店員が目を合わせずに、ぼそりと「しゃいませ」と呟いて水を置いていった。
この接客を「欧米らしくていい」と喜び、明るく親しみのある挨拶を得られる常連になれるよう通い詰める人もいるらしい。
上質な暮らしにたどり着く為には険しい道のりがあるのだな、と納得した。
「質」は素質、性質、本質ということばが指すように、生まれた時から一人前になるまでに自ずと身についていくようなものなんだと思っている。

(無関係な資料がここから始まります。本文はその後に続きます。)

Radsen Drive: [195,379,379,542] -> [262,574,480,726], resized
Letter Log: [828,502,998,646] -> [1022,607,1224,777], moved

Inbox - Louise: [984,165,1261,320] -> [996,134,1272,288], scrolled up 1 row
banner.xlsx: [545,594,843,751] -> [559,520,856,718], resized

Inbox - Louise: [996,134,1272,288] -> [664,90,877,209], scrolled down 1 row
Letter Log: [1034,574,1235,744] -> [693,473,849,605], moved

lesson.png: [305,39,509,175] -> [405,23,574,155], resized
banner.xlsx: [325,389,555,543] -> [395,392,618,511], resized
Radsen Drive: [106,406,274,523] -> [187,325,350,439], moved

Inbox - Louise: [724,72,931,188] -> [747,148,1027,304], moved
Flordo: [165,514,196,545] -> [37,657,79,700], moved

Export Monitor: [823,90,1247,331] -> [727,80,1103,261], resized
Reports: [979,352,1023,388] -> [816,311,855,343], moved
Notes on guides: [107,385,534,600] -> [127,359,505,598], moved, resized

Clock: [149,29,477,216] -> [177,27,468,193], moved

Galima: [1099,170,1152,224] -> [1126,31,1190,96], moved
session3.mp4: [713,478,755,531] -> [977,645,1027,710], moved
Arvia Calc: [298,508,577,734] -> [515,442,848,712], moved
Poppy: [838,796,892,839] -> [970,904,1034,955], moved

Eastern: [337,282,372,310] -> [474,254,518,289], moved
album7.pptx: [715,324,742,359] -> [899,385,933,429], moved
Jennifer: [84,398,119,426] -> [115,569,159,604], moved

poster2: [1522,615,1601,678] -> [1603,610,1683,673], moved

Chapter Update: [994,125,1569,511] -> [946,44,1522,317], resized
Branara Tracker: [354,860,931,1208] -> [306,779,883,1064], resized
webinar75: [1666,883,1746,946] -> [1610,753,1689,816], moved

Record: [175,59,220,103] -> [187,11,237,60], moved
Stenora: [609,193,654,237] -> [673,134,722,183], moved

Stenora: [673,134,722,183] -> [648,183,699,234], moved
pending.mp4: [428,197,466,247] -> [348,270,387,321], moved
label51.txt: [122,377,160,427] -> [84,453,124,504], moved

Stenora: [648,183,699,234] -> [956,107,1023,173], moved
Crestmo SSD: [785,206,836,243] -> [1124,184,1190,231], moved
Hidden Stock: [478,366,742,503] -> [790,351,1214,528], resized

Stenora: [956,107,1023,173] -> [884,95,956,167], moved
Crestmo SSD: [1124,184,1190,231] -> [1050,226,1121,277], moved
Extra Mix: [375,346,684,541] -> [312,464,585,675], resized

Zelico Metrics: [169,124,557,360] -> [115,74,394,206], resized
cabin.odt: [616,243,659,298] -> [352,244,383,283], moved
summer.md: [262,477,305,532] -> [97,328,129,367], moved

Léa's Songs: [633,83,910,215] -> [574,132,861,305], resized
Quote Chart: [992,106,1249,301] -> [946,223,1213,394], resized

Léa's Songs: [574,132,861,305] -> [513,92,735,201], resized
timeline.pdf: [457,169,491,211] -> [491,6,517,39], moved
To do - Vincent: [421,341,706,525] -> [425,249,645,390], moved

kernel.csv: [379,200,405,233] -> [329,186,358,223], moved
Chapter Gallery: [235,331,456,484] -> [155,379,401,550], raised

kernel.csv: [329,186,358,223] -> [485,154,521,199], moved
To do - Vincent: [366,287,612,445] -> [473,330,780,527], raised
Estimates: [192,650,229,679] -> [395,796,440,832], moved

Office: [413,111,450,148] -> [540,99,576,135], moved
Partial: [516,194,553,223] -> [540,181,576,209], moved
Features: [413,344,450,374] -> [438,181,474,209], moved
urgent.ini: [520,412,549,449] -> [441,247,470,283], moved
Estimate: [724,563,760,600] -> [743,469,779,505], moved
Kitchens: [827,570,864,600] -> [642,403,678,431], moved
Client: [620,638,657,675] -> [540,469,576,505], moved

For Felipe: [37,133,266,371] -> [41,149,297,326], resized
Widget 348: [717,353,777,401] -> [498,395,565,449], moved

それを上等なものに変えるとは、アヒルが白鳥の群れに落ち着くために羽根に白いペンキを塗るようなものだ。
アクリルの臭いは鼻につく。
ペンキはいつだってあるわけではないし、代金もばかにならない。
白鳥の群れの管理人はぶっきらぼうにコーヒーのオーダーを取っていった。
慌ただしさをたたえた給仕に運ばれてきたコーヒーは浅煎りのものだった。
隣のテーブルにいた女性は、何かを探してデルヴォーのバッグを忙しそうにかき回しながら、ランチを注文していた。
ジョニ・ミッチェルみたいな声だった。
コーヒーを飲み終えて、レジでお金を払った。
シャツを羽織りながら、ごちそうさまでした、さようなら、と言って店を出た。
店内はひんやりとしていたが、リネンの肌触りは気持ちよかった。